EXERCISE DIRECTIONS: In the listing below, a line holding "459 568 419" and a line holding "<!-- minor -->" mark the range. Retype both exactly, with all lines between them.
─── TASK INPUTS ───
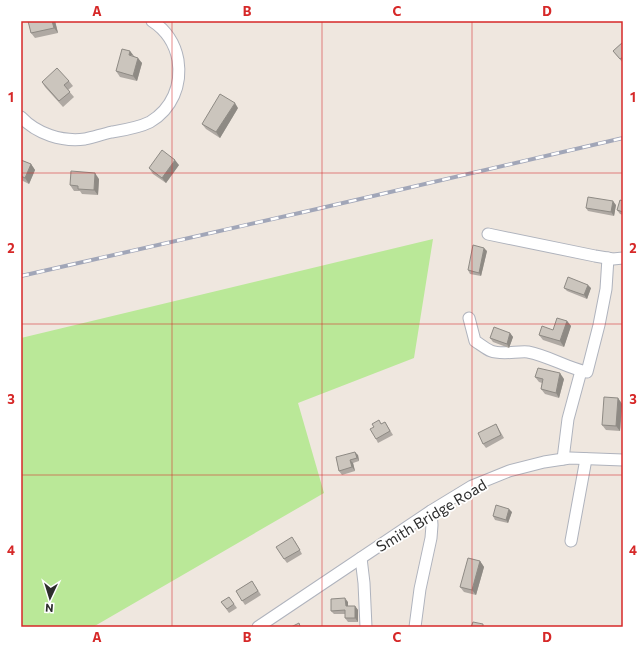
<svg xmlns="http://www.w3.org/2000/svg" width="644" height="648" viewBox="0 0 644 648" font-family="Commissioner,sans-serif">
<rect width="100%" height="100%" fill="#efe7df"/>
<!-- green -->
<path fill="#bae898" d="M433 239 414 358 298 403 324 493 93 627H21V338Z"/>
<g fill="none" stroke-linecap="round" stroke-linejoin="round">
<defs>
<g id="minor">
<path d="M21 117C37 134 62 142 85 139 94 137 103 134 112 132 124 130 138 128 150 122 172 109 182 85 178 60 175 44 166 30 152 21"/>
<path d="M488 234 595 256 613 259 623 258"/>
<path d="M469 318 475 341C480 344 486 349 491 351 501 355 518 351 528 352 549 356 567 368 587 372L599 325 606 289 608 258"/>
<path d="M563 459 568 419 581 371"/>
<path d="M571 541 586 459"/>
<path d="M361 558 364 583 366 627"/>
<path d="M258 627 431 511 472 486 509 471 544 462 570 458 623 460"/>
<path d="M415 627 420 589 431 538 432 525 431 511"/>
</g>
</defs>
<!-- minor casing -->
<use href="#minor" stroke="#afb3bd" stroke-width="13"/>
<!-- minor -->
<use href="#minor" stroke="#fff" stroke-width="11"/>
<defs>
<path id="rail" d="M21 276 317 209 623 138"/>
</defs>
<!-- rail casing -->
<use href="#rail" stroke="#a1a6b8" stroke-width="4"/>
<!-- rail -->
<use href="#rail" stroke="#fff" stroke-width="2.5" stroke-dasharray="8" stroke-linecap="butt"/>
</g>
<!-- wall -->
<g fill="#afa9a3">
<path d="M28 21H55L58 33 35 38 31 33Z"/>
<path d="M623 42V63L613 51Z"/>
<path d="M134 56 142 63 137 81 120 77 116 71Z"/>
<path d="M69 81 73 86 68 90 74 97 63 107 45 87 42 82Z"/>
<path d="M238 108 220 138 206 129 202 124Z"/>
<path d="M21 160 31 164 35 170 29 184 21 180Z"/>
<path d="M179 165 166 183 153 174 149 168Z"/>
<path d="M99 179 98 195 82 194 80 191H74L70 185Z"/>
<path d="M623 201V215L620 214 617 210Z"/>
<path d="M616 205 614 216 588 211 586 208Z"/>
<path d="M487 251 481 276 470 274 468 270Z"/>
<path d="M564 288H591L587 299 567 291Z"/>
<path d="M567 321 571 326 564 347 543 340 539 335 553 330Z"/>
<path d="M510 333 513 337 509 348 493 342 490 338Z"/>
<path d="M535 377 564 379 559 398 545 394 541 389 542 383 539 382Z"/>
<path d="M618 398 622 404 620 431 606 430 602 425Z"/>
<path d="M385 422 393 435 378 443 376 439 382 424Z"/>
<path d="M496 424 504 438 486 448 483 444Z"/>
<path d="M358 455 359 461 353 463 355 471 342 475 339 471 336 457Z"/>
<path d="M512 512 508 523 495 520 493 516Z"/>
<path d="M295 541 302 554 287 563 284 559Z"/>
<path d="M480 561 484 567 476 595 464 592 460 587Z"/>
<path d="M252 581 261 595 245 605 236 591Z"/>
<path d="M229 597 237 608 229 613 221 602Z"/>
<path d="M348 602V606H355L358 610V622H348L345 618V614H334L331 611Z"/>
</g>
<!-- shaded-wall -->
<g fill="#8e8a84">
<path d="M52 21H55L58 33 54 28Z"/>
<path d="M130 51 134 56 129 55Z"/>
<path d="M138 58 142 63 137 81 133 76Z"/>
<path d="M235 103 238 108 220 138 216 132Z"/>
<path d="M175 160 179 165 166 183 162 178Z"/>
<path d="M31 164 35 170 29 184 25 178Z"/>
<path d="M95 173 99 179 98 195 94 190Z"/>
<path d="M613 201 616 205 614 216 611 212Z"/>
<path d="M484 248 487 251 481 276 479 273Z"/>
<path d="M588 285 591 288 587 299 584 295Z"/>
<path d="M567 321 571 326 564 347 560 341Z"/>
<path d="M510 333 513 337 509 348 507 344Z"/>
<path d="M560 373 564 379 559 398 556 393Z"/>
<path d="M618 398 622 404 620 431 616 426Z"/>
<path d="M355 452 358 455 359 461 357 458Z"/>
<path d="M350 460 353 463 355 471 352 467Z"/>
<path d="M509 509 512 512 508 523 506 520Z"/>
<path d="M480 561 484 567 476 595 472 590Z"/>
<path d="M345 598 348 602V610L346 606Z"/>
<path d="M355 606 358 610V622L355 618Z"/>
</g>
<!-- building -->
<g fill="#cbc5bd" stroke="#8e8a84">
<path d="M28 21H52L54 28 31 33Z"/>
<path d="M623 42V57L620 59 613 51Z"/>
<path d="M122 49 130 51 129 55 138 58 133 76 116 71Z"/>
<path d="M57 68 69 81 64 85 70 92 59 101 42 82Z"/>
<path d="M220 94 235 103 216 132 202 124Z"/>
<path d="M162 150 175 160 162 178 149 168Z"/>
<path d="M21 160 31 164 25 178 21 176Z"/>
<path d="M71 171 95 173 94 190 78 189V186L70 185Z"/>
<path d="M588 197 613 201 611 212 586 208Z"/>
<path d="M620 200 623 201V212L617 210Z"/>
<path d="M473 245 484 248 479 273 468 270Z"/>
<path d="M568 277 588 285 584 295 564 288Z"/>
<path d="M557 318 567 321 560 341 539 335 542 326 553 330Z"/>
<path d="M494 327 510 333 507 344 490 338Z"/>
<path d="M538 368 560 373 556 393 541 389 543 379 535 377Z"/>
<path d="M604 397 618 398 616 426 602 425Z"/>
<path d="M379 420 381 424 385 422 390 431 376 439 370 429 374 427 372 424Z"/>
<path d="M496 424 501 435 483 444 478 433Z"/>
<path d="M355 452 357 458 350 460 352 467 339 471 336 457Z"/>
<path d="M496 505 509 509 506 520 493 516Z"/>
<path d="M292 537 300 550 284 559 276 547Z"/>
<path d="M468 558 480 561 472 590 460 587Z"/>
<path d="M252 581 258 591 242 601 236 591Z"/>
<path d="M229 597 234 604 227 609 221 602Z"/>
<path d="M345 598 346 606H355V618H345V610L331 611V599Z"/>
<path d="M473 622 483 624V627H471Z"/>
<path d="M299 623 300 626 298 627H291Z"/>
</g>
<!-- grid -->
<path fill="none" stroke="#d62828" stroke-width="1" stroke-opacity="0.55" d="M172 21V627M322 21V627M472 21V627M21 173H623M21 324H623M21 475H623"/>
<g text-anchor="middle" dominant-baseline="central" stroke-width="3.5" stroke-linejoin="round" paint-order="stroke">
<!-- street labels -->
<g font-size="15" fill="#2d2d2d" stroke="#fff">
<text transform="translate(431 515) rotate(-31)">Smith Bridge Road</text>
</g>
</g>
<!-- border -->
<rect width="644" height="648" fill="none" stroke="#ffffff" stroke-width="44"/>
<!-- north arrow -->
<g transform="translate(50 598) rotate(184)" stroke="#ffffff" stroke-width="3" paint-order="stroke">
<path d="M0-3L7 15L0 10L-7 15Z" fill="#2d2d2d"/>
<text y="-6" font-size="11" font-weight="bold" text-anchor="middle" fill="#2d2d2d">N</text>
</g>
<rect x="22" y="22" width="600" height="604" fill="none" stroke="#d62828" stroke-width="1.5"/>
<g font-size="13" text-anchor="middle" font-weight="bold" fill="#d62828">
<text x="97" y="16">A</text>
<text x="247" y="16">B</text>
<text x="397" y="16">C</text>
<text x="547" y="16">D</text>
<text x="11" y="102">1</text>
<text x="633" y="102">1</text>
<text x="11" y="253">2</text>
<text x="633" y="253">2</text>
<text x="11" y="404">3</text>
<text x="633" y="404">3</text>
<text x="11" y="555">4</text>
<text x="633" y="555">4</text>
<text x="97" y="642">A</text>
<text x="247" y="642">B</text>
<text x="397" y="642">C</text>
<text x="547" y="642">D</text>
</g>
</svg>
───
RESPONSE TO THIS EXERCISE:
<path d="M563 459 568 419 581 371"/>
<path d="M571 541 586 459"/>
<path d="M361 558 364 583 366 627"/>
<path d="M258 627 431 511 472 486 509 471 544 462 570 458 623 460"/>
<path d="M415 627 420 589 431 538 432 525 431 511"/>
</g>
</defs>
<!-- minor casing -->
<use href="#minor" stroke="#afb3bd" stroke-width="13"/>
<!-- minor -->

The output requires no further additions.